NETs are composed of extracellular DNA (decondensed chromatin from the nucleus of neutrophils covered in histones which are highly charged) which can ensnare and kill pathogens due to their high cytotoxicity.

Question 73

What type of barrier is the low pH skin, salty sweat, low pH stomach acid, and high pH intestine?

Answer 73

These are all examples of chemical barriers.

Question 74

What type of barrier is lysozyme?

Answer 74

It is an enzymatic barrier.

Question 75

What is the function of lysozyme, and where is it found?

Answer 75

Present in tears, saliva, and milk, lysozyme, which is produced by neutrophils and stored in granules, catalyzes the breakdown of peptidoglycan in bacterial cell walls.

Question 76

What type of barriers are alpha-defensins, beta-defensins, and antibodies?

Answer 76

They are collectively known as molecular barriers.

Question 77

What are defensins?

Answer 77

Small peptides produced as an inactive pro-peptide that must be proteolytically cleaved to be activate, and once activated, will result in the activation of leukocytes.

Question 78

What are alpha-defensins?

Answer 78

These defensins are produced by either paneth cells in in the small intestine to be released into the gut or neutrophils which store them in granules.
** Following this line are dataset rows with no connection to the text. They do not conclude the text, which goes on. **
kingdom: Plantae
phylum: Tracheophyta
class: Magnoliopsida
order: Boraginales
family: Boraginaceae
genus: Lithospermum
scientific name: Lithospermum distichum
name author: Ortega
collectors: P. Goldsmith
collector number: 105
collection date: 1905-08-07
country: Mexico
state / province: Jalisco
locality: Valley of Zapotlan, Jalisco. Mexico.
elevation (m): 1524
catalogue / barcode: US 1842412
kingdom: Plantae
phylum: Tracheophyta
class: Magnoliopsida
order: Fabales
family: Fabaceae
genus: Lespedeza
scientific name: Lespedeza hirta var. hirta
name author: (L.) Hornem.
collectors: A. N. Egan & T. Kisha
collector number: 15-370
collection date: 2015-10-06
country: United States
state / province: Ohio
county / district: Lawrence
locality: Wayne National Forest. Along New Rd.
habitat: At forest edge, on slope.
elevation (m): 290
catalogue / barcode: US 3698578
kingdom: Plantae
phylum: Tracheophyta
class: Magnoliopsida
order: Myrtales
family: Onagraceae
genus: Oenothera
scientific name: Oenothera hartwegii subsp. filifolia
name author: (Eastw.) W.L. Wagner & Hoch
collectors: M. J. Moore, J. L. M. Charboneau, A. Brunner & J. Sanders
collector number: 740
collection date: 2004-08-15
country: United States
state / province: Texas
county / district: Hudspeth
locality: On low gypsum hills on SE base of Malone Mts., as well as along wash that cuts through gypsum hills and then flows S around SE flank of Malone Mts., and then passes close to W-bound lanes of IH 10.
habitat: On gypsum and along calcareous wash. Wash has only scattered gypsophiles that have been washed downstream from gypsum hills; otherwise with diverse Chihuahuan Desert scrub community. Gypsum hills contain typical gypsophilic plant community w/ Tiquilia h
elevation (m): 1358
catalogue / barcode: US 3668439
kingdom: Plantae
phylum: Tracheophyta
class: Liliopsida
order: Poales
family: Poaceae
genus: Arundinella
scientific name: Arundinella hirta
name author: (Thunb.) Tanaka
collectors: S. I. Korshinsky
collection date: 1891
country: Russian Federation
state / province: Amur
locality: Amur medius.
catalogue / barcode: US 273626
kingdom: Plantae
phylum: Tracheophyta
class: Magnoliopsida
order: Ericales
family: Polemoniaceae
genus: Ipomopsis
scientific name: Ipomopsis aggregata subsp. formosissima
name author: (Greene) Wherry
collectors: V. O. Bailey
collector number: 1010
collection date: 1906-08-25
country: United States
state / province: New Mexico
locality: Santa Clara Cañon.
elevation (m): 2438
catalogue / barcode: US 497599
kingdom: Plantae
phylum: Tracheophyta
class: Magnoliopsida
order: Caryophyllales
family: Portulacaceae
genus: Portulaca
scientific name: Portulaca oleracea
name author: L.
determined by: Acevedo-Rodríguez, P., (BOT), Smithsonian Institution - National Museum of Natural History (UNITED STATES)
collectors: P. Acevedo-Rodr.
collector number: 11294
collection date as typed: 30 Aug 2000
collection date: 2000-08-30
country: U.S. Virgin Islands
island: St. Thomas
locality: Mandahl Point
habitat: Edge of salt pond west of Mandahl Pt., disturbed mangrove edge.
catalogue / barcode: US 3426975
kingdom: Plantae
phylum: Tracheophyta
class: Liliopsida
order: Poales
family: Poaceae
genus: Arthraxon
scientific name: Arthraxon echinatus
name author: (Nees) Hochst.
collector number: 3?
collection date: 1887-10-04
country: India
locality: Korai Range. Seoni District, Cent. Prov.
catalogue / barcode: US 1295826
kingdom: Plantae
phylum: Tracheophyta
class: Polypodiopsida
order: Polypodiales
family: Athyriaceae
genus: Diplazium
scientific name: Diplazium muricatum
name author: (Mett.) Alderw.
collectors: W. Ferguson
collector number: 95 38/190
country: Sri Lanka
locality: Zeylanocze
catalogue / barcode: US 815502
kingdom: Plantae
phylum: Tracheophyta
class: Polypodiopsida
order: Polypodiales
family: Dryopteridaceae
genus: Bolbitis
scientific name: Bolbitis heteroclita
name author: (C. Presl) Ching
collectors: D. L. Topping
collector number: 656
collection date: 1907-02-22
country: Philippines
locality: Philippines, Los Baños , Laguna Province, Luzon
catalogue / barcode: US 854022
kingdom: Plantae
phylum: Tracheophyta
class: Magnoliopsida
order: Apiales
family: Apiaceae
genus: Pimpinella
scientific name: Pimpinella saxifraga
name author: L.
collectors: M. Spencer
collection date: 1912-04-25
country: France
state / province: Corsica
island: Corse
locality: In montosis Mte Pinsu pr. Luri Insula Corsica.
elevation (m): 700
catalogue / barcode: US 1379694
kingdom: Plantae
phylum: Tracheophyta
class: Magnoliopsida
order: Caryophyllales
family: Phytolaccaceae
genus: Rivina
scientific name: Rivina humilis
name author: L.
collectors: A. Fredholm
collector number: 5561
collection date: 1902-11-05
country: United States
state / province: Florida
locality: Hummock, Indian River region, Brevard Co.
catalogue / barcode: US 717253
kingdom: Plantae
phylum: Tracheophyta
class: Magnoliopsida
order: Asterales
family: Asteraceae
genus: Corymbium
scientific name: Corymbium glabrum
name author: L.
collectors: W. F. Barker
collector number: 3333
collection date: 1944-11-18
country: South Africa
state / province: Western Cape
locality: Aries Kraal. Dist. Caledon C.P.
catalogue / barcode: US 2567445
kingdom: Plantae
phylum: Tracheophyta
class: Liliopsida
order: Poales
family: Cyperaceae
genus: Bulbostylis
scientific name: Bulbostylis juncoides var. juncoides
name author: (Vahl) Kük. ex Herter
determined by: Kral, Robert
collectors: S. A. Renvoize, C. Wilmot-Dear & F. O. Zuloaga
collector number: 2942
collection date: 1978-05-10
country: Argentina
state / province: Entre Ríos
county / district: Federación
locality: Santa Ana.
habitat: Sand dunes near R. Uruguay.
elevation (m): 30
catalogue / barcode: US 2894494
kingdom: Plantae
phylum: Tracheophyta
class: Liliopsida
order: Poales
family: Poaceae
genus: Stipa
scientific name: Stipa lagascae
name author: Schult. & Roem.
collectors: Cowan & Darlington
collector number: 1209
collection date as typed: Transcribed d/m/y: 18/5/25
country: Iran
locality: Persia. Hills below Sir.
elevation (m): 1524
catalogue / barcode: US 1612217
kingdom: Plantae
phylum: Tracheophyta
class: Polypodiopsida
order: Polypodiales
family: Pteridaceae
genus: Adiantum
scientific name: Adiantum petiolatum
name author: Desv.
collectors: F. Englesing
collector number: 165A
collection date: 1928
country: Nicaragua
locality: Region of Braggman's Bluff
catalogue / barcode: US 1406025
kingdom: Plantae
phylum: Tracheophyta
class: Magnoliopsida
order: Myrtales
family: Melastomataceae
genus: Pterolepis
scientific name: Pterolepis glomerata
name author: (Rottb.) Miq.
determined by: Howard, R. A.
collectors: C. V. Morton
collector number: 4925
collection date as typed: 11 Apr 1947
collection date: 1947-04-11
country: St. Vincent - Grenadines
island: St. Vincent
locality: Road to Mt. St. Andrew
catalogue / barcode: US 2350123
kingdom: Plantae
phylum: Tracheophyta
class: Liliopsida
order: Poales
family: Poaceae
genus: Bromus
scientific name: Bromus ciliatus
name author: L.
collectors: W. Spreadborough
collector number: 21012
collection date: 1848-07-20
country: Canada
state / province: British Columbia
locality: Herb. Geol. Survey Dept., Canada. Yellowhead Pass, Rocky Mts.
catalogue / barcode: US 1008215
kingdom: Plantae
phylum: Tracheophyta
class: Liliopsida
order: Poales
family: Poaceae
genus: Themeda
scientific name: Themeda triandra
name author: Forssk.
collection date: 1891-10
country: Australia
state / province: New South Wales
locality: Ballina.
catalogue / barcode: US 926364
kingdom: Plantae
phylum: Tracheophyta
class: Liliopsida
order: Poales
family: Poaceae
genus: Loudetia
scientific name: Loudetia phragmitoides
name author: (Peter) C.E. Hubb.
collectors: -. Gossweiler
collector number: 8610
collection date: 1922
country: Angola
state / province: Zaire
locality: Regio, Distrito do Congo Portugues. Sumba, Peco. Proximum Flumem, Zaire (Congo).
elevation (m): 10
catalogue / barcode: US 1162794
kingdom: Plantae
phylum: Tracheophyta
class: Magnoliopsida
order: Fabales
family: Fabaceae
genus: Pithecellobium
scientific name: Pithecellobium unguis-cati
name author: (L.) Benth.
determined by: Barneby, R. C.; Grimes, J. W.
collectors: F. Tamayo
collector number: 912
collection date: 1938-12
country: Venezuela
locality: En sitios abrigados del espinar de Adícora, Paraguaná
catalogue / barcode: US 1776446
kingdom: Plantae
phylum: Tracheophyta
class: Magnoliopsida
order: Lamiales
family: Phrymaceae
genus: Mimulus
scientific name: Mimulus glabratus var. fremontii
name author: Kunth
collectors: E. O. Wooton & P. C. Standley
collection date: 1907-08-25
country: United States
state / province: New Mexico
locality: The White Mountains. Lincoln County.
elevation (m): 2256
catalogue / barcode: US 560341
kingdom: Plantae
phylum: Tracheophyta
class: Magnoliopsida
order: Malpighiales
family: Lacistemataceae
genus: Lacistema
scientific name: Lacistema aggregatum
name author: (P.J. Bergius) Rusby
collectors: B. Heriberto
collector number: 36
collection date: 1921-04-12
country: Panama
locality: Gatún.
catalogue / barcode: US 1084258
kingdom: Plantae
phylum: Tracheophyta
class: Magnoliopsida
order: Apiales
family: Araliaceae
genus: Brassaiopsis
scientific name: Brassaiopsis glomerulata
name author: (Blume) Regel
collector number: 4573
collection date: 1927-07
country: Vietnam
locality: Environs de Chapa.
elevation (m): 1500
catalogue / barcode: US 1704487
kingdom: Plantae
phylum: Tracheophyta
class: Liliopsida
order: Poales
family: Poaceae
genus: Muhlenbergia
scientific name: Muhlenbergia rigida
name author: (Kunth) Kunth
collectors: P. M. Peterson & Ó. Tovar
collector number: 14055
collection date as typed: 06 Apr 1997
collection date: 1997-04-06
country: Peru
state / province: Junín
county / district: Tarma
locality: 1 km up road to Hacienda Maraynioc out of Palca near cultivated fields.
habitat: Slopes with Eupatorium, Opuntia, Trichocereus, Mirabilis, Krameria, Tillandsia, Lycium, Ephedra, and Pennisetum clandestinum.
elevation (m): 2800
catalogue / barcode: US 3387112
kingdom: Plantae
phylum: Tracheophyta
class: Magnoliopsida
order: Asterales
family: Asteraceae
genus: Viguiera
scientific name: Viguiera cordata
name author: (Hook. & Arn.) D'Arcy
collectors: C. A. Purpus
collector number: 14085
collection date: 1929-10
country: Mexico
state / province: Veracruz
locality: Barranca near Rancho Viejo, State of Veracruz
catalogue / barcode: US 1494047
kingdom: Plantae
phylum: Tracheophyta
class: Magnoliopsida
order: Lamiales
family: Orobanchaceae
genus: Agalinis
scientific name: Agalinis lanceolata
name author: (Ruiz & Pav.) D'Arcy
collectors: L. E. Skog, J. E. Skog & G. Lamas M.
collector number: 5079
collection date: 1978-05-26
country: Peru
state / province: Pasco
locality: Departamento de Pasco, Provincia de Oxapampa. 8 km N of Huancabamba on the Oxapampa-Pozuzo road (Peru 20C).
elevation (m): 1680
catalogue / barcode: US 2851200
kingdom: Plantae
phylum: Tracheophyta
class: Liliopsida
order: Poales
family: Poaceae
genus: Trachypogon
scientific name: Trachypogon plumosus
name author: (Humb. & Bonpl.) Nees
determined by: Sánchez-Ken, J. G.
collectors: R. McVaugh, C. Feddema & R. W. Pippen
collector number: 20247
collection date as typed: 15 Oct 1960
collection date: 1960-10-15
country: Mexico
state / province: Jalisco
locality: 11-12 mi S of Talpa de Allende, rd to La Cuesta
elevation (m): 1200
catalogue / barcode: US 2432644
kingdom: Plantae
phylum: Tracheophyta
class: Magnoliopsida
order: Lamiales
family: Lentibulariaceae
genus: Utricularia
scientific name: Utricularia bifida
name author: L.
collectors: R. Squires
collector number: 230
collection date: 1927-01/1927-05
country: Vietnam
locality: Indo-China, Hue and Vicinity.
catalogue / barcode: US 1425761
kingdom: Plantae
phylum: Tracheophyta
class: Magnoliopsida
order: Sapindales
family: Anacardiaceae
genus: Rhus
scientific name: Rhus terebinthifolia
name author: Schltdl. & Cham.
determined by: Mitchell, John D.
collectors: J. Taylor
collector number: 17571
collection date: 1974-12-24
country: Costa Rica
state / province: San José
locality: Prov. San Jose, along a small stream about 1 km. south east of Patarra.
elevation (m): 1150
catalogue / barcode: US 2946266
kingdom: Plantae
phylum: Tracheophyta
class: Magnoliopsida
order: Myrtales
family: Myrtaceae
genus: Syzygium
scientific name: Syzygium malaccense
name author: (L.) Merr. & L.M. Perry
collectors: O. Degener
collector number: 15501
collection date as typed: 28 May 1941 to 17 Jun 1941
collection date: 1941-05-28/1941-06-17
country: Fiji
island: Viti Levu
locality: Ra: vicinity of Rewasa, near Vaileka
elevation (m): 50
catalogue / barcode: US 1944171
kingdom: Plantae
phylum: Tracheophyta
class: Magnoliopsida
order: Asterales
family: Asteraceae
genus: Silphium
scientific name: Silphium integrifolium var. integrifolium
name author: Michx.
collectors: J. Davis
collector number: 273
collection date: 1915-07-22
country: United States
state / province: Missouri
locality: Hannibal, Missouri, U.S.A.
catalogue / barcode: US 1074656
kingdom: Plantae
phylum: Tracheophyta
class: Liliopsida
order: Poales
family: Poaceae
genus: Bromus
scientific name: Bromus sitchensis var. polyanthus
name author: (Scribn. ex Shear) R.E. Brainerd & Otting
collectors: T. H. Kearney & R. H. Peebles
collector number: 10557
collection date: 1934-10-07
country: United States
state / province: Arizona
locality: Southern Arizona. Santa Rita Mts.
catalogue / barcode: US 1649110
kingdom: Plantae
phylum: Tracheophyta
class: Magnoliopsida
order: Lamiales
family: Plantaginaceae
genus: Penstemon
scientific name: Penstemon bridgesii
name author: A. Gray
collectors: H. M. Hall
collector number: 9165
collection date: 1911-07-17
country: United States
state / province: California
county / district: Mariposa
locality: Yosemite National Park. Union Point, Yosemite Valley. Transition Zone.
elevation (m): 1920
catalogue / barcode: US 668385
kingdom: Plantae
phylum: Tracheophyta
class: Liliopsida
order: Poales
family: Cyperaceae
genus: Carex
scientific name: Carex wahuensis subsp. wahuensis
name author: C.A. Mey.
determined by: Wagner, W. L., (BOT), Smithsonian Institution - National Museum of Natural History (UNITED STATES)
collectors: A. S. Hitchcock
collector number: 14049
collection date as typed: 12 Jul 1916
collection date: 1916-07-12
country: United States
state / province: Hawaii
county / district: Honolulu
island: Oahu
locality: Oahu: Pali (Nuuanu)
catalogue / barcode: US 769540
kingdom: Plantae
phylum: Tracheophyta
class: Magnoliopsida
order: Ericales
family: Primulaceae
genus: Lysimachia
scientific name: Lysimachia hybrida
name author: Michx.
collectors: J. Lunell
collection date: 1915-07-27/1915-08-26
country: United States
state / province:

These alpha-defensins are used to direct anti-microbial activity.

Question 79

What are beta-defensins?

Answer 79

These defensins are produced by skin epithelial cells and are stored in lipid-rich lamellar bodies, creating a water-proof barrier for the skin that is resistant to microbes.

Question 80

Where are beneficial bacteria found within the body?

Answer 80

Most barriers are coated in non-pathogenic commensal bacteria which occupy space to prevent attachment of pathogenic microorganisms and also stimulate defensin and IgA production to maintain immune tolerance.